**Ausgelesene Zeilen:**
——

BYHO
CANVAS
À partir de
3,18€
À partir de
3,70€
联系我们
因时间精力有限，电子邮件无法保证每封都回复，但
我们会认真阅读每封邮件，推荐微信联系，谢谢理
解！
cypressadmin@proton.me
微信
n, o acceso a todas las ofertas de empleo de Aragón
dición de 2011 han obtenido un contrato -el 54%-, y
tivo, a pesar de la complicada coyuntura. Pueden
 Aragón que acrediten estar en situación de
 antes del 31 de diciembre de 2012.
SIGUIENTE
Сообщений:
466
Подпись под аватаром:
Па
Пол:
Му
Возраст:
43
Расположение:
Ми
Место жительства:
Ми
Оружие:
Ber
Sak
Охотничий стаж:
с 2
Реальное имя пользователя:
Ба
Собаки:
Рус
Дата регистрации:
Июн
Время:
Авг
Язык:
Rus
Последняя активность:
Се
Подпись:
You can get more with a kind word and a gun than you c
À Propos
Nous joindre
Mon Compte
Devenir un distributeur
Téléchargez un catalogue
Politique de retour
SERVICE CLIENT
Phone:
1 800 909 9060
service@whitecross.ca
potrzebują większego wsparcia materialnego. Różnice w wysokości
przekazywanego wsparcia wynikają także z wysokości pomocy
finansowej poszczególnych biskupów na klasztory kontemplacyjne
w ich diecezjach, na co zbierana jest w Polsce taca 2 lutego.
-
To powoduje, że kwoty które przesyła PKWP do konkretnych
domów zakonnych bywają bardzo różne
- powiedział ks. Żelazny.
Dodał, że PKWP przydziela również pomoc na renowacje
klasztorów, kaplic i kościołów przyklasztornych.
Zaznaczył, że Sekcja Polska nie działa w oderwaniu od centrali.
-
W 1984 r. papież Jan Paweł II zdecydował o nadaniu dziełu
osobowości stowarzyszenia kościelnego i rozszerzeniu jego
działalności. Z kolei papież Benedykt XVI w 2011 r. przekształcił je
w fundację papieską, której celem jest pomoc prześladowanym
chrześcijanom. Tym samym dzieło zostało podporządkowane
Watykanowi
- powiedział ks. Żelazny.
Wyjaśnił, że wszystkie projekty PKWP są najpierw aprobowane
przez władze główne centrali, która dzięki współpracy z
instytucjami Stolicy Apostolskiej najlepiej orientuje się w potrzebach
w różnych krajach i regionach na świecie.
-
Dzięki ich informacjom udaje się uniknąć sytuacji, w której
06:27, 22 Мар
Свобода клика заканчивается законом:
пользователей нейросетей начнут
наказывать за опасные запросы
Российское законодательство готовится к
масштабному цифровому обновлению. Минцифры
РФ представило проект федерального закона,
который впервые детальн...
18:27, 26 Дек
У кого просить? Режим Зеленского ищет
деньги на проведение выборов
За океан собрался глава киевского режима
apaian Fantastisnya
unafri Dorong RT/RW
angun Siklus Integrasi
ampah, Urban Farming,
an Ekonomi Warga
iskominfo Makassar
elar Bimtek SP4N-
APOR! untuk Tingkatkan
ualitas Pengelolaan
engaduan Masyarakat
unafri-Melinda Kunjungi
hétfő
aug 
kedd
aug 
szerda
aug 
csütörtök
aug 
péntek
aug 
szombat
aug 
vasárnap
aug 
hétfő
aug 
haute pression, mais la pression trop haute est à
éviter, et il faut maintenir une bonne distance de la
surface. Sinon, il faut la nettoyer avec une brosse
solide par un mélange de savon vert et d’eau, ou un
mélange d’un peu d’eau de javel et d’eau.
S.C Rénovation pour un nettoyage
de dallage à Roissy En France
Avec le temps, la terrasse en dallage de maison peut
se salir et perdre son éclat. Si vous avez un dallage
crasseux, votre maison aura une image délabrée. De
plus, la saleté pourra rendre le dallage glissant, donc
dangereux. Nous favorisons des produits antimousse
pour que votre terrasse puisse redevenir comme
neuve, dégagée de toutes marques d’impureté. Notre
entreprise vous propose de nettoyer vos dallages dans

——

Schreib die Zeilen oben vom Anfang bis einschließlich der Zeile mit „dición de 2011“ neu ab und setz dabei „4,20€“ an die Stelle von „3,70€“. Alles andere bleibt genau gleich.

**Antwort:**
BYHO
CANVAS
À partir de
3,18€
À partir de
4,20€
联系我们
因时间精力有限，电子邮件无法保证每封都回复，但
我们会认真阅读每封邮件，推荐微信联系，谢谢理
解！
cypressadmin@proton.me
微信
n, o acceso a todas las ofertas de empleo de Aragón
dición de 2011 han obtenido un contrato -el 54%-, y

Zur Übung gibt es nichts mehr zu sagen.